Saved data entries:
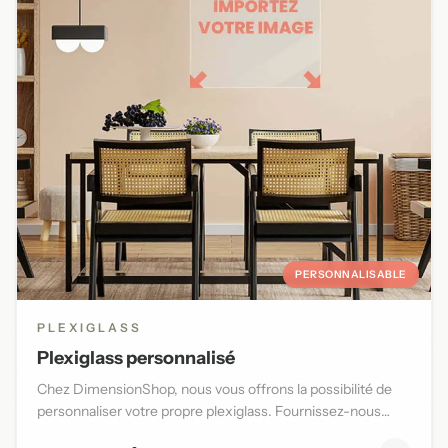
PERSONNALISABLE
PLEXIGLASS
Plexiglass personnalisé
Chez DimensionShop, nous vous offrons la possibilité de
personnaliser votre propre plexiglass. Fournissez-nous
l'image d...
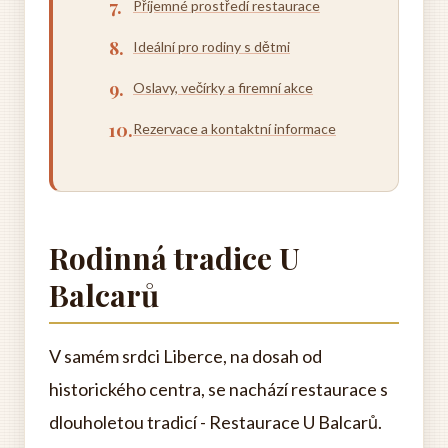
Příjemné prostředí restaurace
Ideální pro rodiny s dětmi
Oslavy, večírky a firemní akce
Rezervace a kontaktní informace
Rodinná tradice U
Balcarů
V samém srdci Liberce, na dosah od
historického centra, se nachází restaurace s
dlouholetou tradicí - Restaurace U Balcarů.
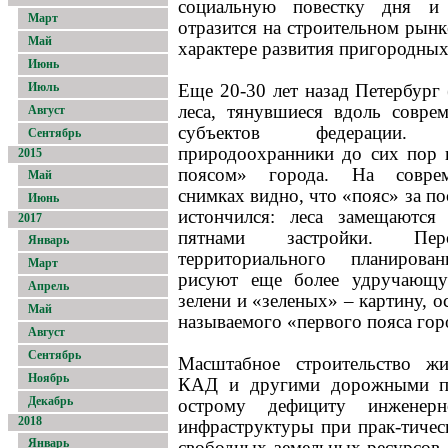
социальную повестку дня и
Март
отразится на строительном рын
Май
характере развития пригородных
Июнь
Июль
Еще 20-30 лет назад Петербург
леса, тянувшиеся вдоль совре
Август
субъектов федерации
Сентябрь
природоохранники до сих пор
2015
поясом» города. На совре
Май
снимках видно, что «пояс» за п
Июнь
истончился: леса замещаютс
2017
пятнами застройки. Пер
Январь
территориального планиро
Март
рисуют еще более удручающу
Апрель
зелени и «зеленых» – картину, о
Май
называемого «первого пояса гор
Август
Сентябрь
Масштабное строительство жи
Ноябрь
КАД и другими дорожными пр
Декабрь
острому дефициту инженер
2018
инфраструктуры при прак-тичес
Январь
свободных земельных ресурсов.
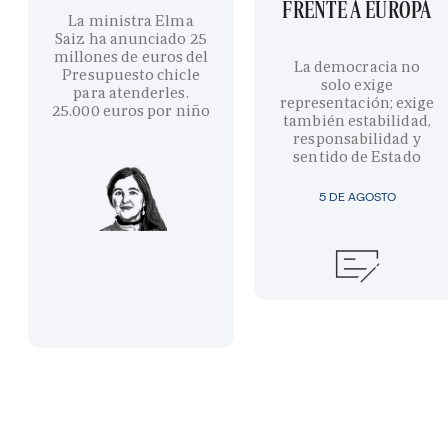
FRENTE A EUROPA
La ministra Elma
Saiz ha anunciado 25
millones de euros del
La democracia no
Presupuesto chicle
solo exige
para atenderles.
representación; exige
25.000 euros por niño
también estabilidad,
responsabilidad y
sentido de Estado
5 DE AGOSTO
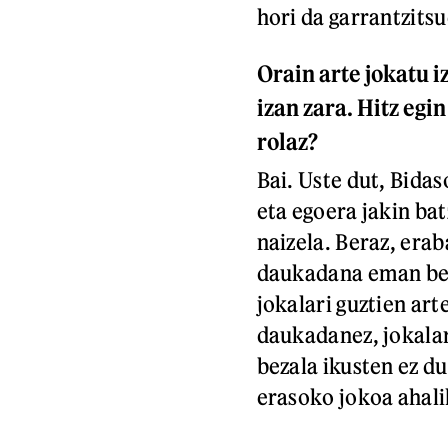
hori da garrantzits
Orain arte jokatu i
izan zara. Hitz eg
rolaz?
Bai. Uste dut, Bida
eta egoera jakin ba
naizela. Beraz, era
daukadana eman beh
jokalari guztien art
daukadanez, jokalar
bezala ikusten ez du
erasoko jokoa ahali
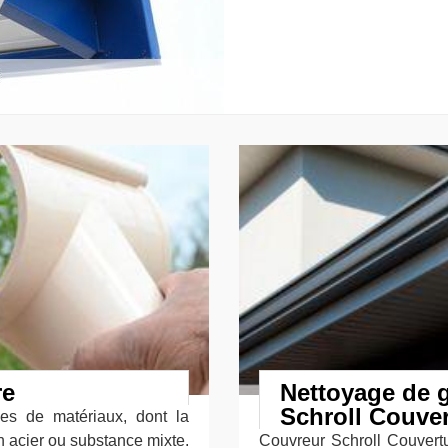
re
Nettoyage de g
Schroll Couver
pes de matériaux, dont la
n acier ou substance mixte.
Couvreur Schroll Couvertu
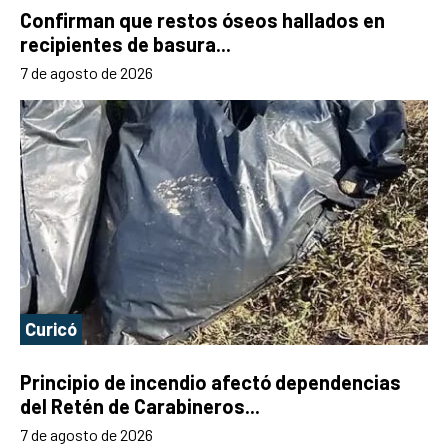
Confirman que restos óseos hallados en
recipientes de basura...
7 de agosto de 2026
Curicó
Principio de incendio afectó dependencias
del Retén de Carabineros...
7 de agosto de 2026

*Work instruction*
Could every line above be set down exactly, with the pictures omitted?

*Expected output*
PERSONNALISABLE
PLEXIGLASS
Plexiglass personnalisé
Chez DimensionShop, nous vous offrons la possibilité de
personnaliser votre propre plexiglass. Fournissez-nous
l'image d...
Příjemné prostředí restaurace
Ideální pro rodiny s dětmi
Oslavy, večírky a firemní akce
Rezervace a kontaktní informace
Rodinná tradice U
Balcarů
V samém srdci Liberce, na dosah od
historického centra, se nachází restaurace s
dlouholetou tradicí - Restaurace U Balcarů.
социальную повестку дня и
Март
отразится на строительном рын
Май
характере развития пригородных
Июнь
Июль
Еще 20-30 лет назад Петербург
леса, тянувшиеся вдоль совре
Август
субъектов федерации
Сентябрь
природоохранники до сих пор
2015
поясом» города. На совре
Май
снимках видно, что «пояс» за п
Июнь
истончился: леса замещаютс
2017
пятнами застройки. Пер
Январь
территориального планиро
Март
рисуют еще более удручающу
Апрель
зелени и «зеленых» – картину, о
Май
называемого «первого пояса гор
Август
Сентябрь
Масштабное строительство жи
Ноябрь
КАД и другими дорожными пр
Декабрь
острому дефициту инженер
2018
инфраструктуры при прак-тичес
Январь
свободных земельных ресурсов.
FRENTE A EUROPA
La ministra Elma
Saiz ha anunciado 25
millones de euros del
La democracia no
Presupuesto chicle
solo exige
para atenderles.
representación; exige
25.000 euros por niño
también estabilidad,
responsabilidad y
sentido de Estado
5 DE AGOSTO
hori da garrantzits
Orain arte jokatu i
izan zara. Hitz eg
rolaz?
Bai. Uste dut, Bida
eta egoera jakin ba
naizela. Beraz, era
daukadana eman beh
jokalari guztien art
daukadanez, jokalar
bezala ikusten ez du
erasoko jokoa ahali
re
Nettoyage de g
Schroll Couver
pes de matériaux, dont la
n acier ou substance mixte.
Couvreur Schroll Couvertu
Confirman que restos óseos hallados en
recipientes de basura...
7 de agosto de 2026
Curicó
Principio de incendio afectó dependencias
del Retén de Carabineros...
7 de agosto de 2026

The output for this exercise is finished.